(begin)

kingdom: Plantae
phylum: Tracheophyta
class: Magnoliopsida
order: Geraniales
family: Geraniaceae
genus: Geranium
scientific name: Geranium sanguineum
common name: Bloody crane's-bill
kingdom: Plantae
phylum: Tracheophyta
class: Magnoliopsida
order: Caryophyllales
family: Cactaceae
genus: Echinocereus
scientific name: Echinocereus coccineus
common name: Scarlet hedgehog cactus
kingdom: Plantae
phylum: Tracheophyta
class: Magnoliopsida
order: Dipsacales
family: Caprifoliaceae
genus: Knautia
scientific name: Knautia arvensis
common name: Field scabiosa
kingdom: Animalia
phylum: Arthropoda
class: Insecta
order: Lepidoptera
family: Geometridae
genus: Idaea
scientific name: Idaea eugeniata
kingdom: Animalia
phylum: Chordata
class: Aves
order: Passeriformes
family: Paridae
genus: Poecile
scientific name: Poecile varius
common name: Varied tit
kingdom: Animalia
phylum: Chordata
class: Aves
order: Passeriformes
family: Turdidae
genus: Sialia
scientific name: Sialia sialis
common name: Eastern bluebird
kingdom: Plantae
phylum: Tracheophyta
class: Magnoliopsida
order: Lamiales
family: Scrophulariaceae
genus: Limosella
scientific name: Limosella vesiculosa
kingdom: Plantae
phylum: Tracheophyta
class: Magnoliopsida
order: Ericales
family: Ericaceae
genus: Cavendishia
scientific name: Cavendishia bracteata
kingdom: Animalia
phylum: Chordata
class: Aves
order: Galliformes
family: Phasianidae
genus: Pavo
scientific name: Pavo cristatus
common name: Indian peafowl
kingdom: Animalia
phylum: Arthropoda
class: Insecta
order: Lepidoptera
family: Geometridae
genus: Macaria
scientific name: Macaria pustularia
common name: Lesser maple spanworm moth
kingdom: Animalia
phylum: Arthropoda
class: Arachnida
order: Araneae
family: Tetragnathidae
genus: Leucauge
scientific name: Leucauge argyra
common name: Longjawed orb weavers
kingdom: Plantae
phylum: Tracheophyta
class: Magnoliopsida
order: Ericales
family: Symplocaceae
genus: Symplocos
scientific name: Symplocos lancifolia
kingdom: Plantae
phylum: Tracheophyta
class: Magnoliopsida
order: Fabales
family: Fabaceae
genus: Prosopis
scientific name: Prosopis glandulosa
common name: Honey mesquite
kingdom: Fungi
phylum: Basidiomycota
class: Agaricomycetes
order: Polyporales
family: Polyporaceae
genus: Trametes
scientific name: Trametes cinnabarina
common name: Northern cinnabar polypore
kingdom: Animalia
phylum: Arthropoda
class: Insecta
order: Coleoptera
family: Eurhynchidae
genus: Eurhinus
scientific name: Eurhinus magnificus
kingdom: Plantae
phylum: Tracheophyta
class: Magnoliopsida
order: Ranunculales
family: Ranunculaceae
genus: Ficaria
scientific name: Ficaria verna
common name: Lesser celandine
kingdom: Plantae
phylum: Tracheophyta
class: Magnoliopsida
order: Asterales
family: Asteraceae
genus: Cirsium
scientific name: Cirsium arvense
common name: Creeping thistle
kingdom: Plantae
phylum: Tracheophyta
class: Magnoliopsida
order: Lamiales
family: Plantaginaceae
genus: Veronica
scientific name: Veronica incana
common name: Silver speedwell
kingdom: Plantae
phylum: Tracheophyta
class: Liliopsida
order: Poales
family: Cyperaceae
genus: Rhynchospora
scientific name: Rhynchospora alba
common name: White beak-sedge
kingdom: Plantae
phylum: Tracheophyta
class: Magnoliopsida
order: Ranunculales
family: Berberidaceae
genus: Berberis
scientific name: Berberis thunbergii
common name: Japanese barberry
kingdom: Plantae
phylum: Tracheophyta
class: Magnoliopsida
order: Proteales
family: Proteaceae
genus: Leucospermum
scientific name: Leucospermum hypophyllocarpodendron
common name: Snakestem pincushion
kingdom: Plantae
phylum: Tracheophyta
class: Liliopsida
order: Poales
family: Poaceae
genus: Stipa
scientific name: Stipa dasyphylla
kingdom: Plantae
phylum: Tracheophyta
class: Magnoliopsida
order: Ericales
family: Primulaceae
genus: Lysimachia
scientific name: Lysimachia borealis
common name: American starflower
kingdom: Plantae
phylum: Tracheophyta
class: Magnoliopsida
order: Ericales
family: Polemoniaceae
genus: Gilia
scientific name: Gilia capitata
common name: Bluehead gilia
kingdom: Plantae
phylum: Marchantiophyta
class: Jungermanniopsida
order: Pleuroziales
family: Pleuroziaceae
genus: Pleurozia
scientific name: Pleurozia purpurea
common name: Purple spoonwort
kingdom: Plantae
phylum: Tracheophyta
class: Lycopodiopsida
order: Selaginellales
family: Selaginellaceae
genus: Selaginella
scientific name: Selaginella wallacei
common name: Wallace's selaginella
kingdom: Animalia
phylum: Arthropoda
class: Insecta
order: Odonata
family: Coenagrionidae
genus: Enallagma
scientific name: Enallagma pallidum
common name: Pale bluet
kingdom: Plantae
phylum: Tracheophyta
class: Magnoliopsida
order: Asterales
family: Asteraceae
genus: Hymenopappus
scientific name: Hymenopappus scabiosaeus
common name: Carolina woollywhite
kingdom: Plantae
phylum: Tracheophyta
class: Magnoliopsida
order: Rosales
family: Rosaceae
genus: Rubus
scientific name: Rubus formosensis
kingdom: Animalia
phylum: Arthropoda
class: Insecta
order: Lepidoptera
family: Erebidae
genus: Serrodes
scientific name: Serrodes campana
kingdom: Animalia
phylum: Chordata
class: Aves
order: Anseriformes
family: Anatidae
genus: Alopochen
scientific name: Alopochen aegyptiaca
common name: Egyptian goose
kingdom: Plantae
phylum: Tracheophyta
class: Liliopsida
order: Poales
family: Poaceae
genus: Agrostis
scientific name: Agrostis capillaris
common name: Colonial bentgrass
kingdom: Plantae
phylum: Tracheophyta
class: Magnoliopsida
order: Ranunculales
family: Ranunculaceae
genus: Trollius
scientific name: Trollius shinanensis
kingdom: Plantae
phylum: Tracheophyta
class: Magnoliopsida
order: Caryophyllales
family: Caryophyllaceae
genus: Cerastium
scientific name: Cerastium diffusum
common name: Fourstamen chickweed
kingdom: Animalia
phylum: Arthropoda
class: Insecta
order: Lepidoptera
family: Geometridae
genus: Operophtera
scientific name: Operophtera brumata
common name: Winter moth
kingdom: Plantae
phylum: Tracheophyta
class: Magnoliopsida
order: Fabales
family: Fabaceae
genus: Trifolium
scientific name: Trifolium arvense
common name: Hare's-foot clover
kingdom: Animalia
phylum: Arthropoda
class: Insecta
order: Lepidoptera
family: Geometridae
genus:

(end)

Directions for this task -
Write out every line of the entries above word for word, keeping the lines in their original order.

Solution to this problem -
kingdom: Plantae
phylum: Tracheophyta
class: Magnoliopsida
order: Geraniales
family: Geraniaceae
genus: Geranium
scientific name: Geranium sanguineum
common name: Bloody crane's-bill
kingdom: Plantae
phylum: Tracheophyta
class: Magnoliopsida
order: Caryophyllales
family: Cactaceae
genus: Echinocereus
scientific name: Echinocereus coccineus
common name: Scarlet hedgehog cactus
kingdom: Plantae
phylum: Tracheophyta
class: Magnoliopsida
order: Dipsacales
family: Caprifoliaceae
genus: Knautia
scientific name: Knautia arvensis
common name: Field scabiosa
kingdom: Animalia
phylum: Arthropoda
class: Insecta
order: Lepidoptera
family: Geometridae
genus: Idaea
scientific name: Idaea eugeniata
kingdom: Animalia
phylum: Chordata
class: Aves
order: Passeriformes
family: Paridae
genus: Poecile
scientific name: Poecile varius
common name: Varied tit
kingdom: Animalia
phylum: Chordata
class: Aves
order: Passeriformes
family: Turdidae
genus: Sialia
scientific name: Sialia sialis
common name: Eastern bluebird
kingdom: Plantae
phylum: Tracheophyta
class: Magnoliopsida
order: Lamiales
family: Scrophulariaceae
genus: Limosella
scientific name: Limosella vesiculosa
kingdom: Plantae
phylum: Tracheophyta
class: Magnoliopsida
order: Ericales
family: Ericaceae
genus: Cavendishia
scientific name: Cavendishia bracteata
kingdom: Animalia
phylum: Chordata
class: Aves
order: Galliformes
family: Phasianidae
genus: Pavo
scientific name: Pavo cristatus
common name: Indian peafowl
kingdom: Animalia
phylum: Arthropoda
class: Insecta
order: Lepidoptera
family: Geometridae
genus: Macaria
scientific name: Macaria pustularia
common name: Lesser maple spanworm moth
kingdom: Animalia
phylum: Arthropoda
class: Arachnida
order: Araneae
family: Tetragnathidae
genus: Leucauge
scientific name: Leucauge argyra
common name: Longjawed orb weavers
kingdom: Plantae
phylum: Tracheophyta
class: Magnoliopsida
order: Ericales
family: Symplocaceae
genus: Symplocos
scientific name: Symplocos lancifolia
kingdom: Plantae
phylum: Tracheophyta
class: Magnoliopsida
order: Fabales
family: Fabaceae
genus: Prosopis
scientific name: Prosopis glandulosa
common name: Honey mesquite
kingdom: Fungi
phylum: Basidiomycota
class: Agaricomycetes
order: Polyporales
family: Polyporaceae
genus: Trametes
scientific name: Trametes cinnabarina
common name: Northern cinnabar polypore
kingdom: Animalia
phylum: Arthropoda
class: Insecta
order: Coleoptera
family: Eurhynchidae
genus: Eurhinus
scientific name: Eurhinus magnificus
kingdom: Plantae
phylum: Tracheophyta
class: Magnoliopsida
order: Ranunculales
family: Ranunculaceae
genus: Ficaria
scientific name: Ficaria verna
common name: Lesser celandine
kingdom: Plantae
phylum: Tracheophyta
class: Magnoliopsida
order: Asterales
family: Asteraceae
genus: Cirsium
scientific name: Cirsium arvense
common name: Creeping thistle
kingdom: Plantae
phylum: Tracheophyta
class: Magnoliopsida
order: Lamiales
family: Plantaginaceae
genus: Veronica
scientific name: Veronica incana
common name: Silver speedwell
kingdom: Plantae
phylum: Tracheophyta
class: Liliopsida
order: Poales
family: Cyperaceae
genus: Rhynchospora
scientific name: Rhynchospora alba
common name: White beak-sedge
kingdom: Plantae
phylum: Tracheophyta
class: Magnoliopsida
order: Ranunculales
family: Berberidaceae
genus: Berberis
scientific name: Berberis thunbergii
common name: Japanese barberry
kingdom: Plantae
phylum: Tracheophyta
class: Magnoliopsida
order: Proteales
family: Proteaceae
genus: Leucospermum
scientific name: Leucospermum hypophyllocarpodendron
common name: Snakestem pincushion
kingdom: Plantae
phylum: Tracheophyta
class: Liliopsida
order: Poales
family: Poaceae
genus: Stipa
scientific name: Stipa dasyphylla
kingdom: Plantae
phylum: Tracheophyta
class: Magnoliopsida
order: Ericales
family: Primulaceae
genus: Lysimachia
scientific name: Lysimachia borealis
common name: American starflower
kingdom: Plantae
phylum: Tracheophyta
class: Magnoliopsida
order: Ericales
family: Polemoniaceae
genus: Gilia
scientific name: Gilia capitata
common name: Bluehead gilia
kingdom: Plantae
phylum: Marchantiophyta
class: Jungermanniopsida
order: Pleuroziales
family: Pleuroziaceae
genus: Pleurozia
scientific name: Pleurozia purpurea
common name: Purple spoonwort
kingdom: Plantae
phylum: Tracheophyta
class: Lycopodiopsida
order: Selaginellales
family: Selaginellaceae
genus: Selaginella
scientific name: Selaginella wallacei
common name: Wallace's selaginella
kingdom: Animalia
phylum: Arthropoda
class: Insecta
order: Odonata
family: Coenagrionidae
genus: Enallagma
scientific name: Enallagma pallidum
common name: Pale bluet
kingdom: Plantae
phylum: Tracheophyta
class: Magnoliopsida
order: Asterales
family: Asteraceae
genus: Hymenopappus
scientific name: Hymenopappus scabiosaeus
common name: Carolina woollywhite
kingdom: Plantae
phylum: Tracheophyta
class: Magnoliopsida
order: Rosales
family: Rosaceae
genus: Rubus
scientific name: Rubus formosensis
kingdom: Animalia
phylum: Arthropoda
class: Insecta
order: Lepidoptera
family: Erebidae
genus: Serrodes
scientific name: Serrodes campana
kingdom: Animalia
phylum: Chordata
class: Aves
order: Anseriformes
family: Anatidae
genus: Alopochen
scientific name: Alopochen aegyptiaca
common name: Egyptian goose
kingdom: Plantae
phylum: Tracheophyta
class: Liliopsida
order: Poales
family: Poaceae
genus: Agrostis
scientific name: Agrostis capillaris
common name: Colonial bentgrass
kingdom: Plantae
phylum: Tracheophyta
class: Magnoliopsida
order: Ranunculales
family: Ranunculaceae
genus: Trollius
scientific name: Trollius shinanensis
kingdom: Plantae
phylum: Tracheophyta
class: Magnoliopsida
order: Caryophyllales
family: Caryophyllaceae
genus: Cerastium
scientific name: Cerastium diffusum
common name: Fourstamen chickweed
kingdom: Animalia
phylum: Arthropoda
class: Insecta
order: Lepidoptera
family: Geometridae
genus: Operophtera
scientific name: Operophtera brumata
common name: Winter moth
kingdom: Plantae
phylum: Tracheophyta
class: Magnoliopsida
order: Fabales
family: Fabaceae
genus: Trifolium
scientific name: Trifolium arvense
common name: Hare's-foot clover
kingdom: Animalia
phylum: Arthropoda
class: Insecta
order: Lepidoptera
family: Geometridae
genus:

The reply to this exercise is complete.